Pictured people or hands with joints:
'''
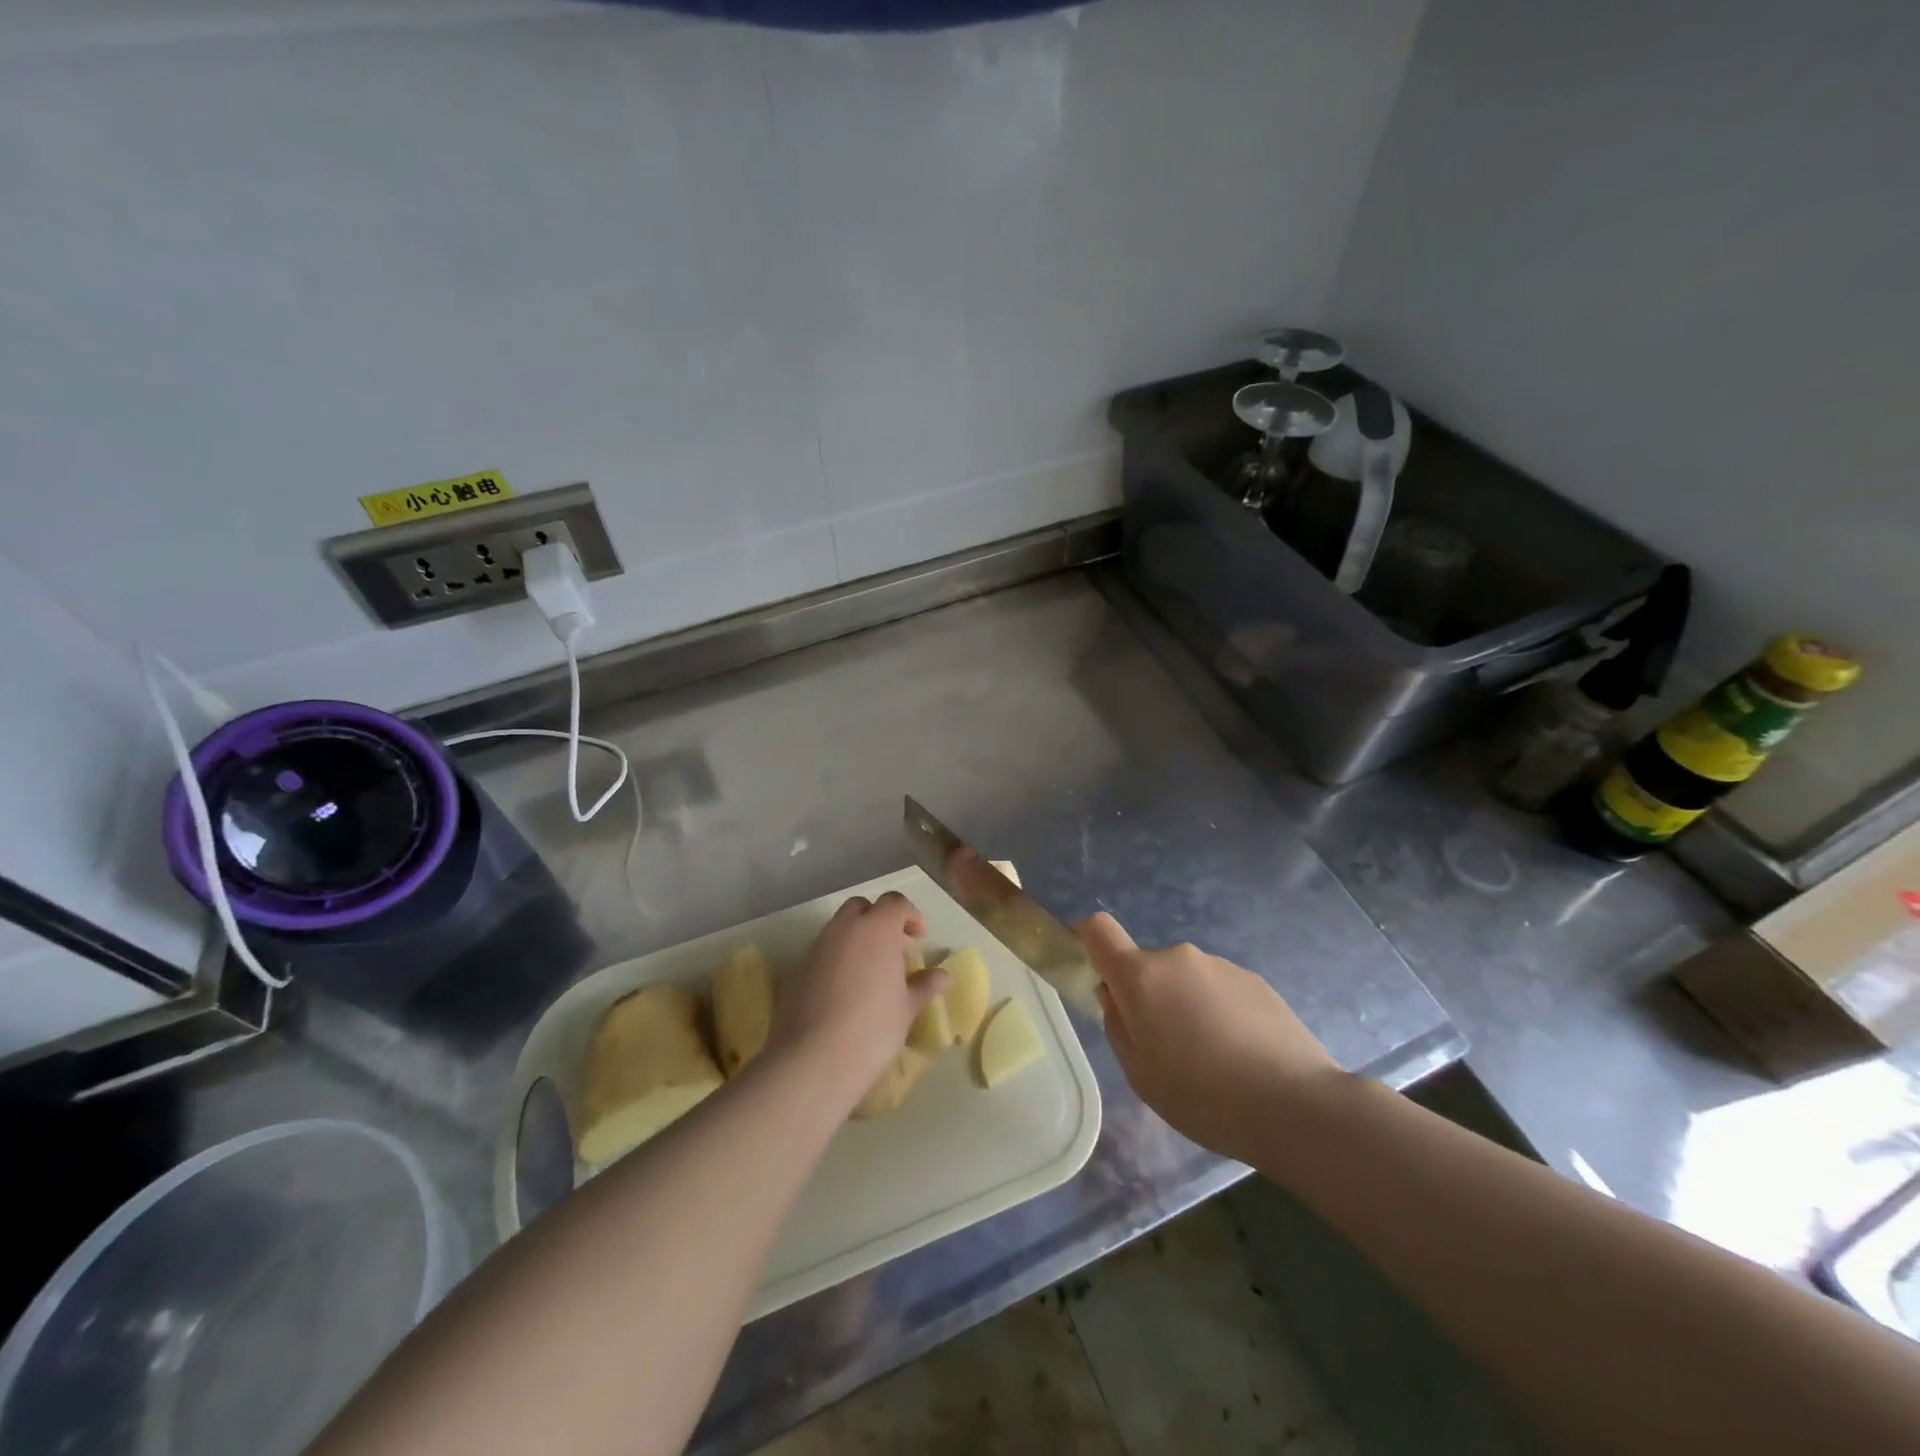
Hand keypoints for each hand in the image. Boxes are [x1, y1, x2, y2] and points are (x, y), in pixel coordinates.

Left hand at [772, 891, 946, 1095]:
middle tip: (892, 948)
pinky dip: (835, 960)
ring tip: (868, 972)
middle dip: (878, 919)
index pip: (895, 903)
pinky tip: (843, 991)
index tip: (919, 937)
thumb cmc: (873, 1028)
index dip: (910, 915)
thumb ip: (924, 985)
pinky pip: (821, 952)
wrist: (814, 1058)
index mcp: (877, 929)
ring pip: (838, 928)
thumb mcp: (907, 1008)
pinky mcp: (796, 970)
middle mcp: (844, 929)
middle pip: (861, 907)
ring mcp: (816, 947)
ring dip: (855, 939)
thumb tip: (941, 975)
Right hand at [1078, 912, 1337, 1162]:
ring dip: (1185, 1005)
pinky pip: (1218, 989)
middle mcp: (1178, 957)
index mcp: (1141, 976)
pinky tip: (1241, 1054)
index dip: (1085, 937)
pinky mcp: (1255, 980)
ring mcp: (1220, 965)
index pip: (1098, 929)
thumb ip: (1118, 1026)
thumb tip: (1115, 996)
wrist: (1296, 1105)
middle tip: (1165, 1047)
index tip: (1087, 963)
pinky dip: (1218, 1011)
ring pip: (1185, 979)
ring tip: (1212, 1059)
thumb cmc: (1203, 1096)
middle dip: (1146, 996)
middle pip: (1145, 966)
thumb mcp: (1140, 1074)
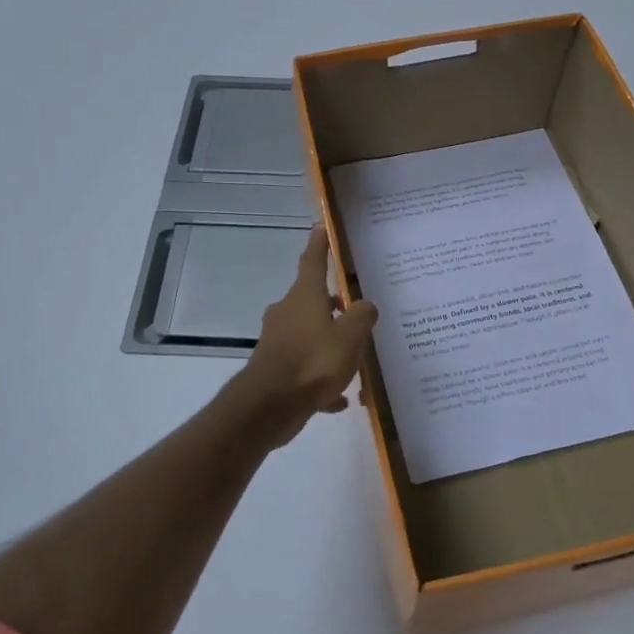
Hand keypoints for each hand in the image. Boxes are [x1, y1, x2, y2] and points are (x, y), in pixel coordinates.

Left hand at [235, 225, 378, 438]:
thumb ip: (362, 316)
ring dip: (329, 345)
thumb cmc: (313, 362)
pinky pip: (304, 368)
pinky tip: (337, 398)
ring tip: (353, 363)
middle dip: (333, 305)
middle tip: (354, 313)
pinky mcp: (274, 369)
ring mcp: (277, 341)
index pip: (312, 261)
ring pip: (309, 336)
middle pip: (311, 301)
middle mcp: (286, 313)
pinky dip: (321, 378)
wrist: (269, 406)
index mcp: (304, 297)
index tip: (320, 227)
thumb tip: (365, 305)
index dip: (319, 244)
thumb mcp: (350, 337)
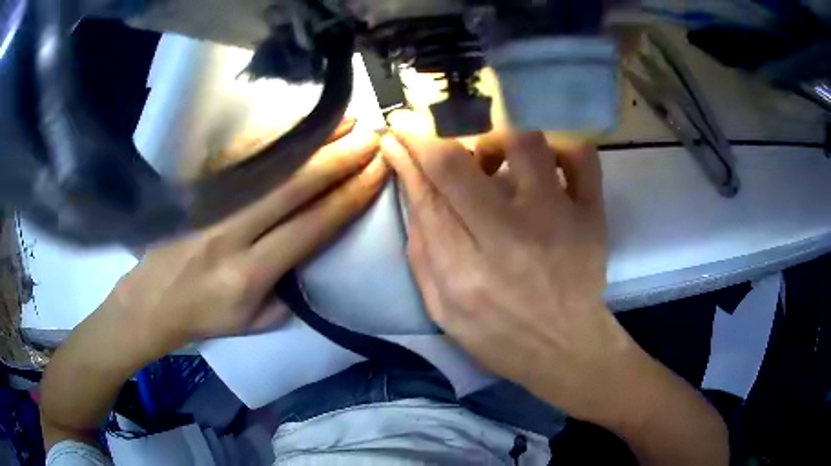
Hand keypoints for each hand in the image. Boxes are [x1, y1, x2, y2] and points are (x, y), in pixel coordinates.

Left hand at [109, 122, 387, 348]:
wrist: (153, 299)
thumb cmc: (208, 316)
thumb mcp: (256, 322)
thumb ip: (290, 291)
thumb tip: (317, 248)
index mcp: (250, 274)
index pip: (311, 227)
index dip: (349, 197)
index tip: (378, 173)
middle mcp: (231, 234)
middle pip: (293, 187)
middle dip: (339, 158)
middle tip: (373, 138)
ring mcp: (211, 205)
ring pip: (268, 163)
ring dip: (312, 138)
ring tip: (346, 120)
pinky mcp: (198, 189)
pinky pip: (239, 155)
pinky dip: (273, 134)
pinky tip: (298, 122)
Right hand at [381, 111, 633, 422]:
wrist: (565, 348)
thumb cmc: (497, 335)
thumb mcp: (441, 306)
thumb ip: (421, 244)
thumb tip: (409, 180)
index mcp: (465, 271)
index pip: (426, 190)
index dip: (408, 150)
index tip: (398, 130)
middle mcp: (511, 237)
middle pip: (460, 161)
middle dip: (434, 132)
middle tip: (433, 134)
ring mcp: (559, 220)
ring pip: (522, 141)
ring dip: (495, 138)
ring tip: (492, 159)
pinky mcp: (592, 214)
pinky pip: (580, 155)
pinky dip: (557, 145)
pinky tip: (543, 163)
'''
What the task asks:
What you return must match the entries above exactly, apart from the pictures, which are left out.

Completed exercise:
Hand keypoints for each hand in the image. Boxes are [x1, y1, x2, y2] and points are (x, y), in pixel coordinates.

Left hand at [772, 891, 946, 1095]:
middle tip: (892, 948)
pinky dip: (835, 960)
ring tip: (868, 972)
middle dip: (878, 919)
index pip: (895, 903)
pinky tip: (843, 991)
index tip: (919, 937)
thumb cmc: (873, 1028)
index dip: (910, 915)
thumb ip: (924, 985)
pinky pip: (821, 952)
wrist: (814, 1058)
index mcp: (877, 929)
ring pip: (838, 928)
thumb mcp: (907, 1008)
pinky mcp: (796, 970)
middle mcp: (844, 929)
middle pip: (861, 907)
ring mcp: (816, 947)
ring dip: (855, 939)
thumb tip: (941, 975)
Right hand at [1078, 912, 1337, 1162]:
ring dip: (1185, 1005)
pinky pip: (1218, 989)
middle mcp: (1178, 957)
index mcp: (1141, 976)
pinky tip: (1241, 1054)
index dip: (1085, 937)
pinky mcp: (1255, 980)
ring mcp: (1220, 965)
index pip: (1098, 929)
thumb ip: (1118, 1026)
thumb tip: (1115, 996)
wrist: (1296, 1105)
middle tip: (1165, 1047)
index tip: (1087, 963)
pinky dip: (1218, 1011)
ring pip: (1185, 979)
ring tip: (1212, 1059)
thumb cmc: (1203, 1096)
middle dip: (1146, 996)
middle pip: (1145, 966)
thumb mcp: (1140, 1074)
Hand keypoints for each hand in the image. Boxes are [x1, y1, x2, y2] and points are (x, y), in pixel coordinates.

Left hand at [235, 225, 378, 438]:
thumb ip: (362, 316)
ring dip: (329, 345)
thumb cmc: (313, 362)
pinky pip: (304, 368)
pinky tip: (337, 398)
ring tip: (353, 363)
middle dip: (333, 305)
middle tip: (354, 313)
pinky mcp: (274, 369)
ring mcp: (277, 341)
index pip: (312, 261)
ring pip: (309, 336)
middle pip: (311, 301)
middle mcp: (286, 313)
pinky dip: (321, 378)
wrist: (269, 406)
index mcp: (304, 297)
index tip: (320, 227)
thumb tip: (365, 305)
index dip: (319, 244)
thumb mcp: (350, 337)
Hand keypoints for each hand in the image. Boxes are [x1, y1, x2, y2] and points are (x, y), in pixel coordinates.

Left hand at [109, 122, 387, 348]:
wrist: (153, 299)
thumb cmc: (208, 316)
thumb mcp: (256, 322)
thumb ip: (290, 291)
thumb tip: (317, 248)
index mcp: (250, 274)
index pip: (311, 227)
index dip: (349, 197)
index tip: (378, 173)
middle mcp: (231, 234)
middle pip: (293, 187)
middle dip: (339, 158)
middle tip: (373, 138)
ring mcp: (211, 205)
ring pip: (268, 163)
ring dip: (312, 138)
ring tip: (346, 120)
pinky mcp: (198, 189)
pinky pip: (239, 155)
pinky dip: (273, 134)
pinky tip: (298, 122)
Right hand at [381, 111, 633, 422]:
wrist: (565, 348)
thumb cmc: (497, 335)
thumb mcp: (441, 306)
thumb ip: (421, 244)
thumb tip: (409, 180)
index mcp: (465, 271)
index pip: (426, 190)
index dip: (408, 150)
index tip: (398, 130)
middle mcp: (511, 237)
middle pip: (460, 161)
middle dip: (434, 132)
middle tip: (433, 134)
ring mcp: (559, 220)
ring pip: (522, 141)
ring dip: (495, 138)
ring tip: (492, 159)
pinky mcp: (592, 214)
pinky pip: (580, 155)
pinky dip: (557, 145)
pinky tip: (543, 163)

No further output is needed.